I’ve been trying to ignore all the discussion in the presidential campaign about Bain Capital and leveraged buyouts and private equity, but pull is too strong and I can no longer resist. Must….write…blog…entry.
First off, let me say that buyouts* are neither inherently good nor bad. People who are completely bashing buyouts as inevitably bad, as rapacious tools for the 1%, are simply wrong. People who are utterly defending buyouts as inevitably good, as the perfect form of free market capitalism, are also wrong. I mean, duh. Nothing as complicated as a buyout is going to just be good or just be bad.
Good: having a buyer focus a complacent or bloated company on its core products is often very productive. Bad: having a buyer stop investing in R&D and shut down pensions while continuing to pay itself fees and dividends is often very troubling.**
Rather than delve more into the good or the bad, I do want to point out one thing that isn’t often mentioned: how similar the buyout business is to the mortgage business as practiced on Wall Street. Both businesses are leveraged gambles with the government picking up at least some of the tab if you lose. We all know how Wall Street borrowed massively to bet on mortgage-backed securities. And they made jillions, paying out huge bonuses, until it went wrong, and the government bailed all of Wall Street out. Heads they win, tails we lose.
Buyout barons have a similar deal. Not quite as good, but similar. They borrow heavily to amplify the returns on their deals. If it goes well, they make tons; that is why Mitt Romney is so rich. But if it goes poorly, the Bains and KKRs of the world get to walk away, using the government bankruptcy code, and leaving the workers’ pension plan in the hands of the Pension Benefit Guaranty Program, a government agency. I don’t want to overstate the case: sometimes private equity firms lose money on bad deals. They don’t fully socialize their losses. But their losses are limited to that deal; the structure is such that they can walk away from bad deals.

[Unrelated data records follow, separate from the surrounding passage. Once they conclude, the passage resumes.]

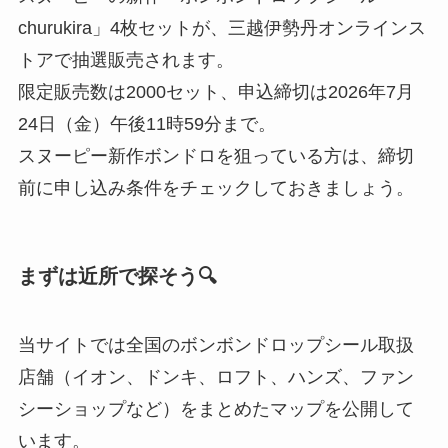
churukira」4枚セットが、三越伊勢丹オンラインス
トアで抽選販売されます。
限定販売数は2000セット、申込締切は2026年7月
24日（金）午後11時59分まで。
スヌーピー新作ボンドロを狙っている方は、締切
前に申し込み条件をチェックしておきましょう。
まずは近所で探そう🔍
当サイトでは全国のボンボンドロップシール取扱
店舗（イオン、ドンキ、ロフト、ハンズ、ファン
シーショップなど）をまとめたマップを公開して
います。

In the meantime, they are borrowing against the assets of the company and paying themselves dividends with the money. You might say “they can’t be applying too much leverage, or banks wouldn’t lend them the money.” Sure, just like banks would never give mortgages to pool cleaners who made $25,000 per year. Oh wait, they did, repeatedly. To quote Mike Konczal, who is quoting Josh Mason, “It was a common trope in accounts of the housing bubble that greedy or shortsighted homeowners were extracting equity from their houses with second mortgages or cash-out refinancings to pay for extra consumption. What nobody mentioned was that the rentier class had been doing this longer, and on a much larger scale, to the country’s productive enterprises.”
Finally, I should also note that buyouts are structured as giant tax dodges. Again, this is not inherently bad; we expect companies and investors to legally minimize their taxes. But the fact is that a big part of the value of buyouts is their tax efficiency. That is why buyout firms continually sell companies to each other in a round robin of tax avoidance; they aren’t all adding “operational value.” There is only so much a bunch of ex-investment bankers can do to change the operations of a company, but each time a company is sold there is a new set of tax avoidance strategies.
How does this work? First of all, because interest payments are tax deductible, the leverage applied in a buyout is essentially subsidized. Much like homeowners are encouraged to take out larger home loans by the tax deductibility of mortgage interest, buyout firms are encouraged to leverage up as much as possible. This enables the company’s operating income be used on debt payments, amplifying returns, rather than going into taxable income. In addition, at the time of acquisitions, assets of the company can be written up to fair market value and then depreciated, with the non-cash depreciation expense also tax-deductible. That step-up in asset value at acquisition is precisely why buyout firms keep flipping companies to each other. In a perfect deal, the post-acquisition company will have taxable income below zero, but positive cash flow. In other words, regardless of whatever operational improvements a buyout firm might implement, a huge part of the value that accrues to that buyout firm is due to financial engineering, specifically financial structuring to avoid taxes.
* I will use the term “buyouts” here, which are usually leveraged but don’t need to be. Since “private equity” also refers to venture capital, I will avoid using that term.
** From a recent Vanity Fair article:
“According to Kosman, “Bain and Goldman—after putting down only $85 million … made out like bandits—a $280 million profit.” Dade’s debt rose to more than $870 million. Romney had left operational management of Bain that year, though his disclosures show that he owned 16.5 percent of the Bain partnership responsible for the Dade investment until at least 2001.
Quite soon, however, a fragile Dade faced adverse conditions in the currency markets, and it had to start in effect cannibalizing itself, cutting into the core of its business. It filed for bankruptcy in August 2002 and Bain Capital departed. When Dade emerged from bankruptcy, its new owners invested in long-term R&D, and it flourished again.”